(Page excerpt begins)

# Thinking about buying this S4- need help



## kbs3 (Dec 23, 2001)

Please read below. I an trying to figure out if this is a worth while deal or not... the Turbos have also been replaced... its an Automatic

For sale is a 2000 Audi S4, silver in color. The car has 193,000 highway miles on it. The timing belt/water pump and seals were all replaced at 188,000 miles. The car runs like new. Blistein struts, H&R Springs, CAT back exhaust. CD player with auxillary input. Heated and powers seats. KBB on car is over $5700 in good condition. It needs a new front bumper (it got caught in the blizzard in Iowa....top half of bumper still there). Completely drivable and safe...my son drove it back to CT from Iowa. Picture of car/bumper available on request. Also have an ECU upgrade with GIAC for added performance....if interested , not part of the deal.


----------



## AndrewF1 (Jan 12, 2010)

*Re: Thinking about buying this S4- need help (kbs3)*

If it hasn't had the turbos done yet, it will need them really soon. GIAC software is not very nice to the turbos and the passenger oil cooler line is about 1/2 and inch from the exhast.
There are seals and hoses that are probably leaking that can be very expensive, so I would check the car out very carefully. I can give you a complete list if you are interested.
The fact that the struts were done is good, it will also need a front end suspension which is about $500 for parts and $700 for labor.
The bumper is $500 for parts and a few hundred for labor.
It will be a project, but these cars are truly awesome when fixed up.
I just spent about 10K fixing everything from the turbos to the timing belt kit, upper oil pan gasket, etc.... Just don't expect to buy this car and put no money into it, they are costly.
Andy


----------



## kbs3 (Dec 23, 2001)

*Re: Thinking about buying this S4- need help (AndrewF1)*

I received these the other day////










Ah What to do








Oh yeah also found an 2001 Audi Allroad Auto for 5600 with 128k


----------

(Page excerpt ends)

Task directions: Reproduce the part of the S4 forum thread starting at "If it hasn't" and ending at "from the exhast.".

(Dataset excerpts begins)

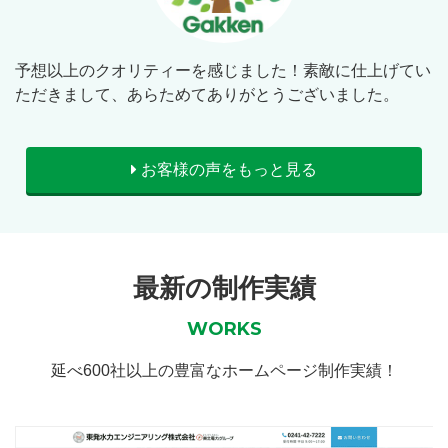
予想以上のクオリティーを感じました！素敵に仕上げてい
ただきまして、あらためてありがとうございました。
お客様の声をもっと見る
最新の制作実績
WORKS
延べ600社以上の豊富なホームページ制作実績！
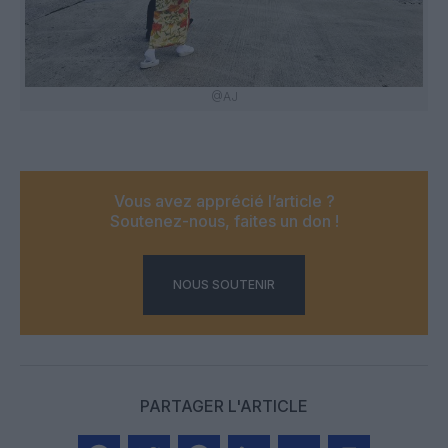
@AJ
Vous avez apprécié l’article ?
Soutenez-nous, faites un don !
NOUS SOUTENIR
PARTAGER L'ARTICLE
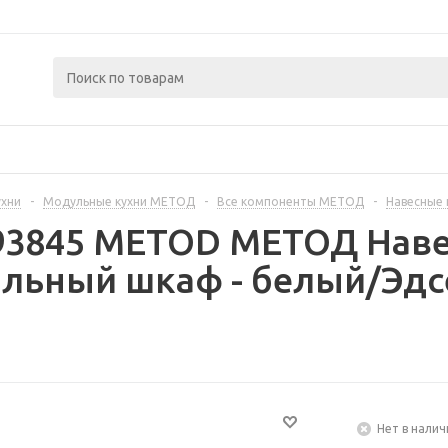
ухни
-
Модульные кухни МЕТОД
-
Все компоненты МЕТОД
-
Навесные
393845 METOD МЕТОД Нав
альный шкаф - белый/Эд
Нет в налич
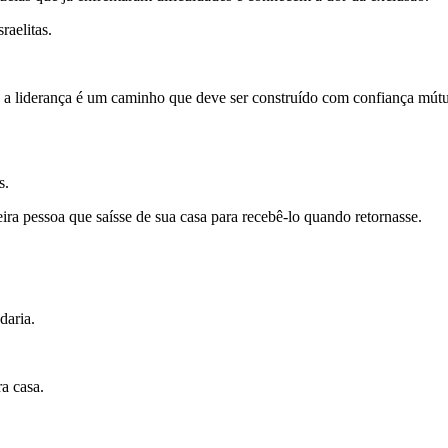
raelitas.
 a liderança é um caminho que deve ser construído com confiança mútu
s.
meira pessoa que saísse de sua casa para recebê-lo quando retornasse.
daria.
a casa.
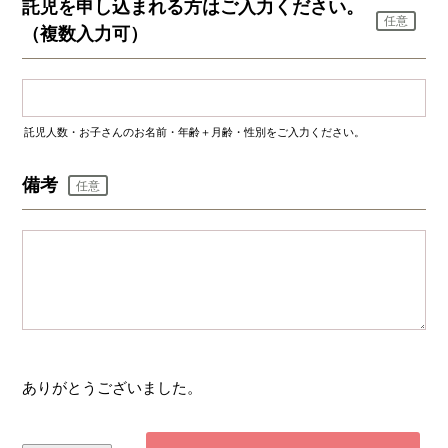
託児を申し込まれる方はご入力ください。
任意
（複数入力可）
託児人数・お子さんのお名前・年齢＋月齢・性別をご入力ください。
備考
任意
ありがとうございました。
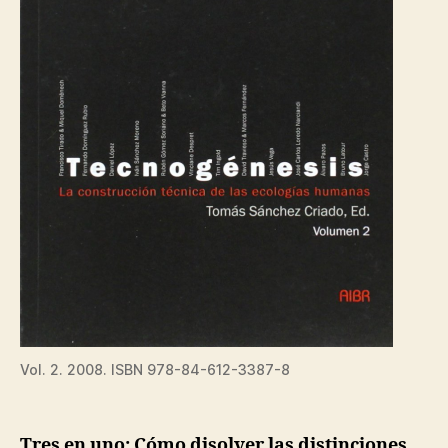
Vol. 2. 2008. ISBN 978-84-612-3387-8
Tres en uno: Cómo disolver las distinciones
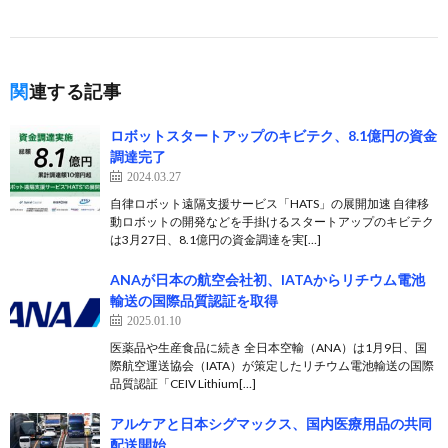
関連する記事
ロボットスタートアップのキビテク、8.1億円の資金
調達完了
2024.03.27
自律ロボット遠隔支援サービス「HATS」の展開加速 自律移
動ロボットの開発などを手掛けるスタートアップのキビテク
は3月27日、8.1億円の資金調達を実[…]
ANAが日本の航空会社初、IATAからリチウム電池
輸送の国際品質認証を取得
2025.01.10
医薬品や生産食品に続き 全日本空輸（ANA）は1月9日、国
際航空運送協会（IATA）が策定したリチウム電池輸送の国際
品質認証「CEIV Lithium[…]
アルケアと日本シグマックス、国内医療用品の共同
配送開始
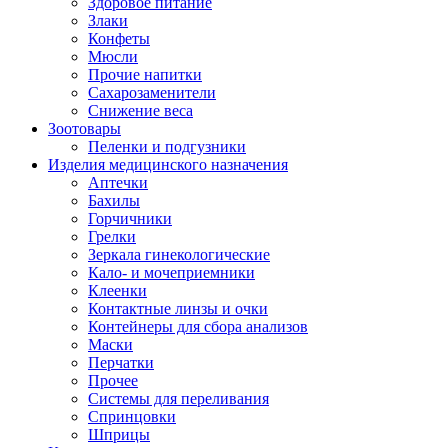
Здоровое питание
Злаки
Конфеты
Мюсли
Прочие напитки
Сахарозаменители
Снижение веса
Зоотовары
Пеленки и подгузники
Изделия медицинского назначения
Аптечки
Бахилы
Горчичники
Грелки
Зеркала гинекологические
Кало- и мочеприемники
Клеенки
Контактные линзы и очки
Контейнеры для сбора анализов
Маски
Перчатки
Прочее
Системы для переливания
Спринцовки
Шприцы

(Dataset excerpts ends)

Response to this task:
If it hasn't had the turbos done yet, it will need them really soon. GIAC software is not very nice to the turbos and the passenger oil cooler line is about 1/2 and inch from the exhast.